As I grew older I grew much anger towards them, towards the people who were supposed to be the one helping you but they weren’t. I am much older now and I still have nightmares about the happenings. I got traumas from it. I can’t seem to talk to my family because I am extremely mad at them. I told my aunt about it a couple of years ago but nothing changed.
As of now, I have a lot of anger inside of me, I have traumas that are ripping every part of my soul. It was never easy and it will never be easy to move on with life. Because of being molested it destroyed my entire life. I wish I could just erase it but I can’t and I hate it that I can’t because I honestly need it to be done and removed from my soul because it hurts badly when flashbacks of moments I don’t want to remember flashes in my mind at times.
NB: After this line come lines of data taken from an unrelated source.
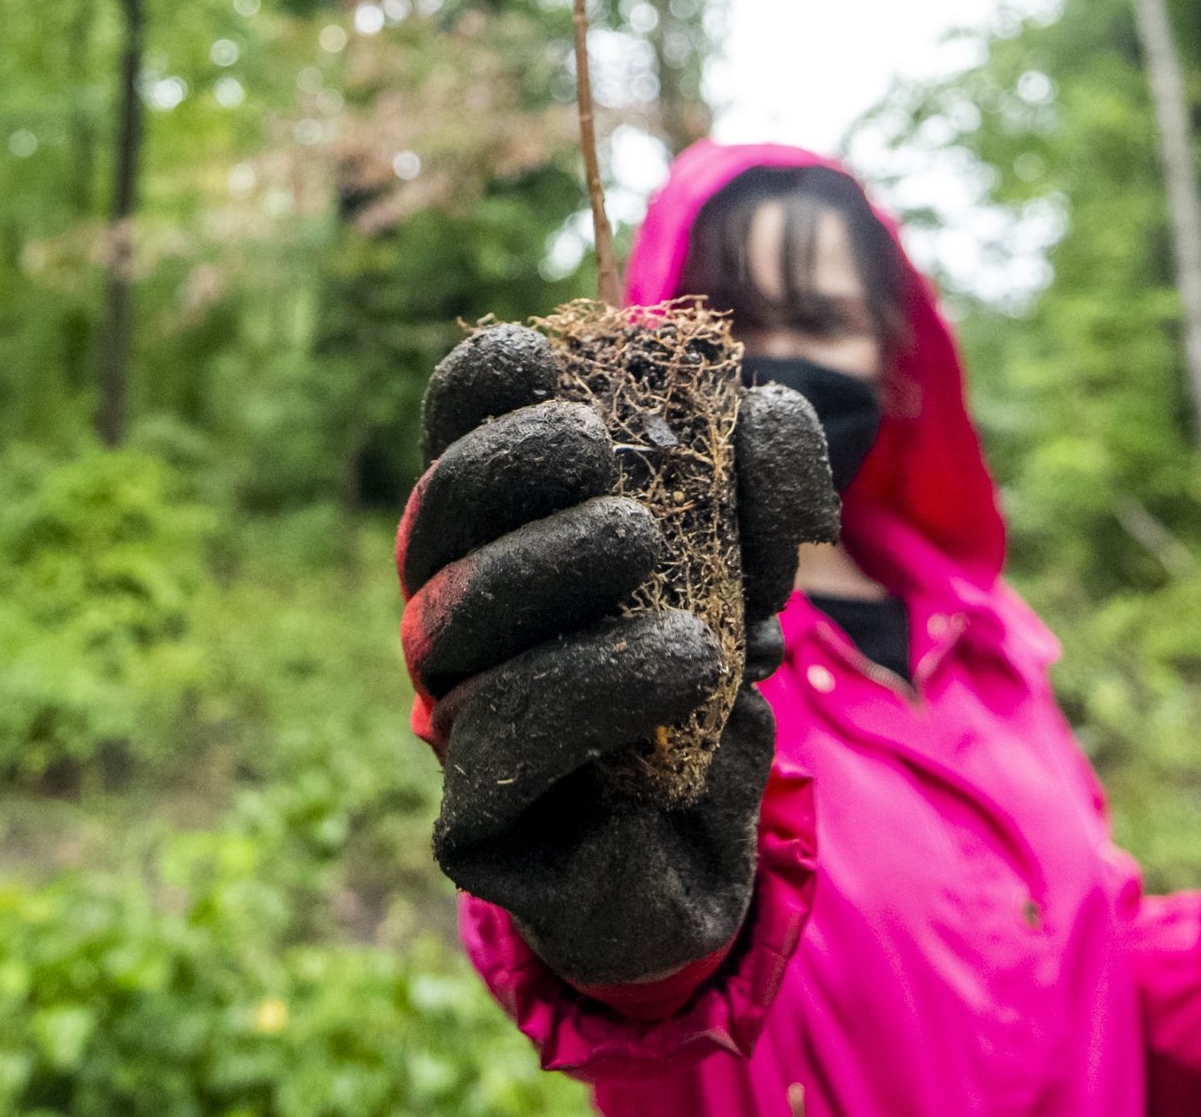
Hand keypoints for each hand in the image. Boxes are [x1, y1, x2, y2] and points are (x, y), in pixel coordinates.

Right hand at [399, 323, 837, 989]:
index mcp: (501, 530)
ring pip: (457, 619)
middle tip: (604, 462)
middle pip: (436, 515)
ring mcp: (449, 714)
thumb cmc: (704, 668)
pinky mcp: (472, 818)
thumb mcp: (757, 556)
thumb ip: (764, 473)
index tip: (541, 356)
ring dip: (555, 568)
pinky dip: (599, 685)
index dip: (480, 384)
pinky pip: (504, 735)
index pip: (453, 433)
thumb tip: (758, 419)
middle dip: (510, 465)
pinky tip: (687, 662)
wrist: (708, 844)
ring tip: (656, 560)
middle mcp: (451, 611)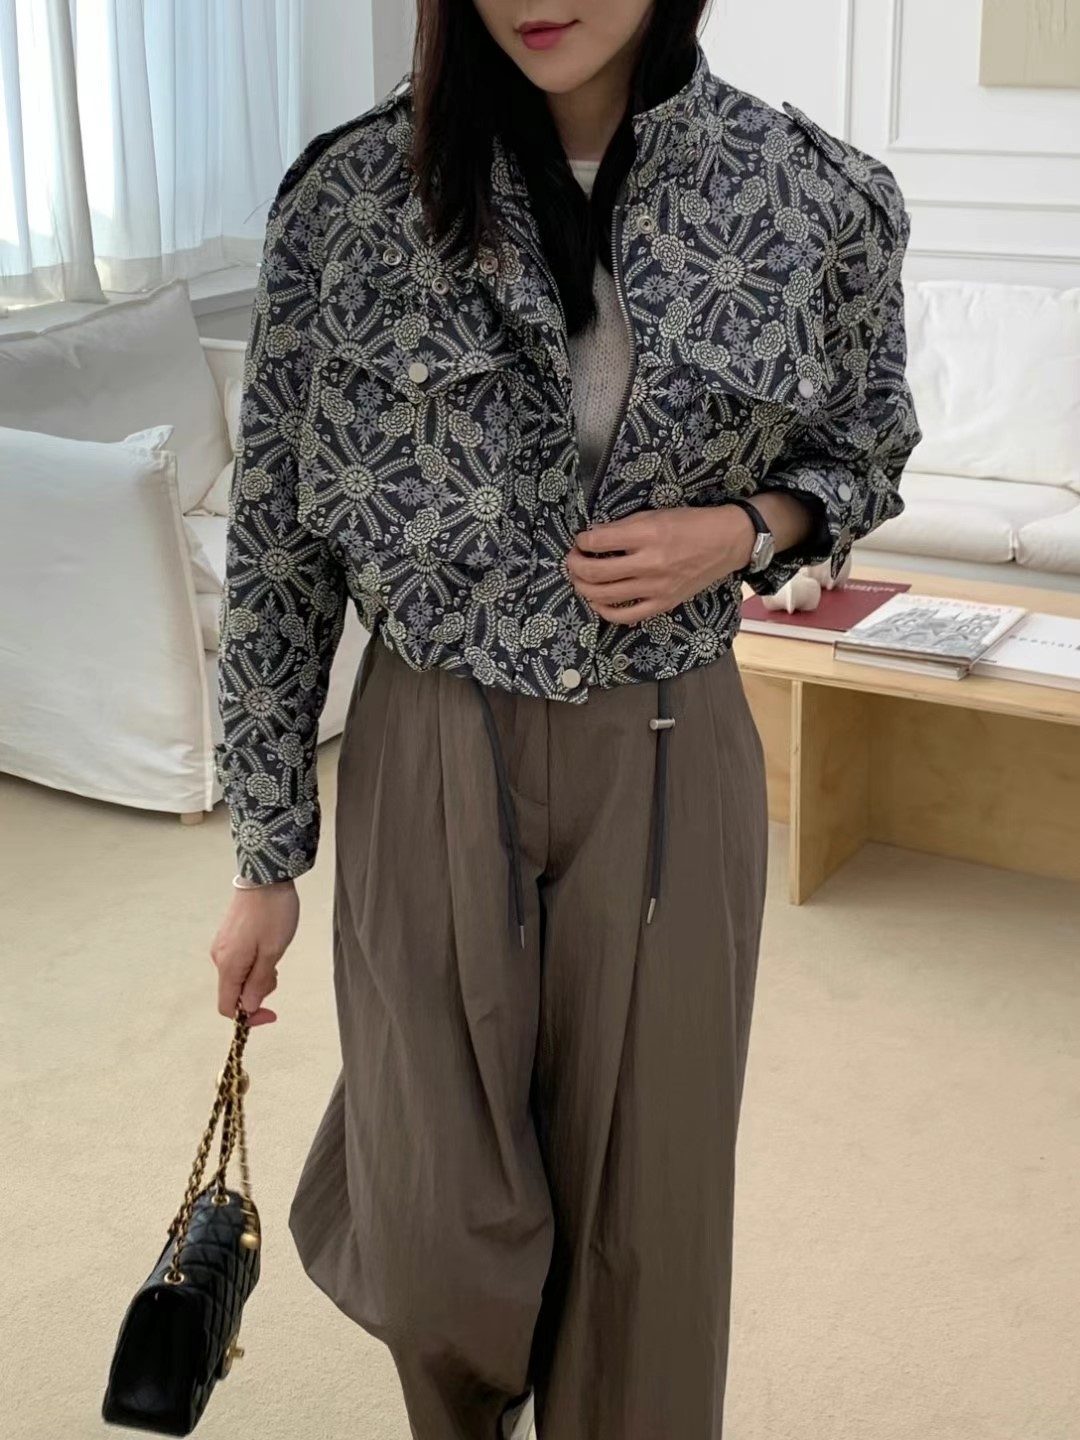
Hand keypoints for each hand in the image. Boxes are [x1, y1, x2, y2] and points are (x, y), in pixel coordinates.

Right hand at [210, 882, 299, 1026]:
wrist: (266, 876)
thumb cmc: (272, 912)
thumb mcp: (272, 952)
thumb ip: (259, 982)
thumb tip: (249, 1008)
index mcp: (228, 965)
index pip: (228, 1007)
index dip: (249, 1017)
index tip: (272, 1013)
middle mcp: (219, 957)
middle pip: (235, 992)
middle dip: (258, 991)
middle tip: (277, 970)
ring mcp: (223, 945)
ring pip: (239, 976)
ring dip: (258, 975)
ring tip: (274, 953)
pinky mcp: (229, 936)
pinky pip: (240, 961)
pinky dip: (255, 963)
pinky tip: (268, 946)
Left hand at [565, 506, 755, 624]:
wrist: (725, 543)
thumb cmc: (690, 524)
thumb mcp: (655, 514)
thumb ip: (623, 527)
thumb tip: (592, 537)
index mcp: (647, 534)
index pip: (598, 541)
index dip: (582, 541)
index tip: (581, 540)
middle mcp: (649, 563)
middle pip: (595, 572)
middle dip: (575, 566)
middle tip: (572, 560)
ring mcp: (655, 588)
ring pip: (604, 595)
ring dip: (583, 587)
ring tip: (580, 579)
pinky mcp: (662, 604)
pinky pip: (625, 616)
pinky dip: (604, 610)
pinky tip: (598, 601)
It destroys me when stories I read are somehow like mine— one sad and traumatic story. But eventually, I know inside me, I will be fixed but not mended, recovered but still with scars, and how bad can that be? If it makes life easier and make the pain go away then I will try to be strong.
To every girl who has been sexually abused or molested, you are not alone. It hurts but the pain will slowly lessen until all you have left are the scars. It is hard but trust me, be strong. Choose to be a survivor not a victim. You are strong.